Nos terreurs sont désormais globales, comme dans Shalimar the Clown de Salman Rushdie, un roman à propos d'un funambule devenu tueur et lâché partout de la Californie au Cachemire. Dans «Syriana», mettant en vedette George Clooney et Matt Damon, des histoires parallèles rassemblent un consultant en énergie à Genève, un agent de la CIA en Iran et des travailleurs migrants au chômage au Pakistan. Babel, avec une distribution comprenant Brad Pitt et Cate Blanchett, joint les destins d'un gardien de chèvres dans le désert marocain à une femme américaine de San Diego.

«Depuis le 11 septembre, il y a eu cette paranoïa concernant le danger provenant de partout», explique l'artiste Karen Finley, qui reprend Make Love, un regard sur New York post-11 septembre, avec Mme Finley dans le rôle de Liza Minnelli. «Cela ramène l'esprit à cette époque de l'enfance où vous avez peur du noir, des monstres sous votre lit.»

«Les Américains avaient depuis longtemps l'impression d'habiter une forteresse à l'abri et le 11 septembre a marqué la fin du sentiment américain aveugle d'avoir gagné la Guerre froide», avance Jonathan Galassi, président et éditeur de Farra, Strauss & Giroux, qui vient de publier The Submission, d'Amy Waldman, un livre à propos d'un Pakistano-américain remportant un concours pour concevoir un mémorial pour le 11 septembre. «Et soudainement nous avons plusieurs ennemis, plusieurs types de problèmes qui sont pires d'une certaine façon, bien pires.»

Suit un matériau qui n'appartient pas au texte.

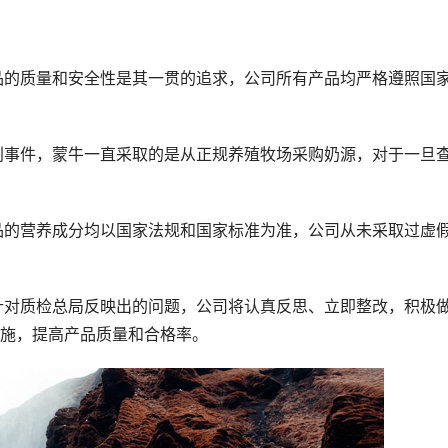
施，提高产品质量和合格率。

Pénétrer dans l'esprit de quelqu'un d'autre est normal pour les auteurs de fiction, mais certains ont essayé de s'immiscer dans les pensées d'un extrémiste. The Last Days of Mohammed Atta, de Martin Amis, suit la fin de l'existence de l'un des pirates de l'air du 11 septembre. Terrorist, de John Updike, débute avec un adolescent musulman luttant contre les tentations de l'Ouest. «Ces démons veulent me retirer mon Dieu. Toute la journée, à l'école secondaire Central, des filles se promènent et exposent leurs corps à la peau douce et leurs cheveux envoûtants.»

The Submission, d'Amy Waldman, est l'histoire de l'architecte Mohammad Khan, un musulman non-pratiquant durement accusé d'être un sympathisant terroriste avec un plan secret pour construire un lieu de culte. L'auteure affirme qu'elle a lu des livres sur les terroristes, incluant des pages du livre de M. Updike, et a choisi une approche différente.

«De certains côtés, je sentais que j'écrivais un peu en réaction à des livres comme ceux de M. Updike. Il y avait beaucoup d'intérêt à pénétrer dans l'esprit des terroristes et beaucoup moins d'intérêt à comprendre les musulmans qui n'en étaient pas», souligne Mme Waldman. «Je voulais écrire à propos de quelqu'un comme Mohammad Khan, né aux États-Unis et élevé ici, de façon laïque.»

L'auteure, qui a déjà travaillé au New York Times, dit avoir pensé pour la première fois à son livre en 2003 et a commencé à travailler sur celui-ci quatre ans plus tard. La réalité l'a devancée lorsqu'en 2010 des plans pour un centre communautaire islamique près du World Trade Center a mené au genre de débats publics auxquels elle pensait en privé.

«C'était très étrange», dit-elle. «Des phrases écrites dans le livre se retrouvaient soudainement dans les journaux, même si les circonstances n'étaient pas tout à fait les mêmes. On aurait dit que mon roman était devenu la réalité.»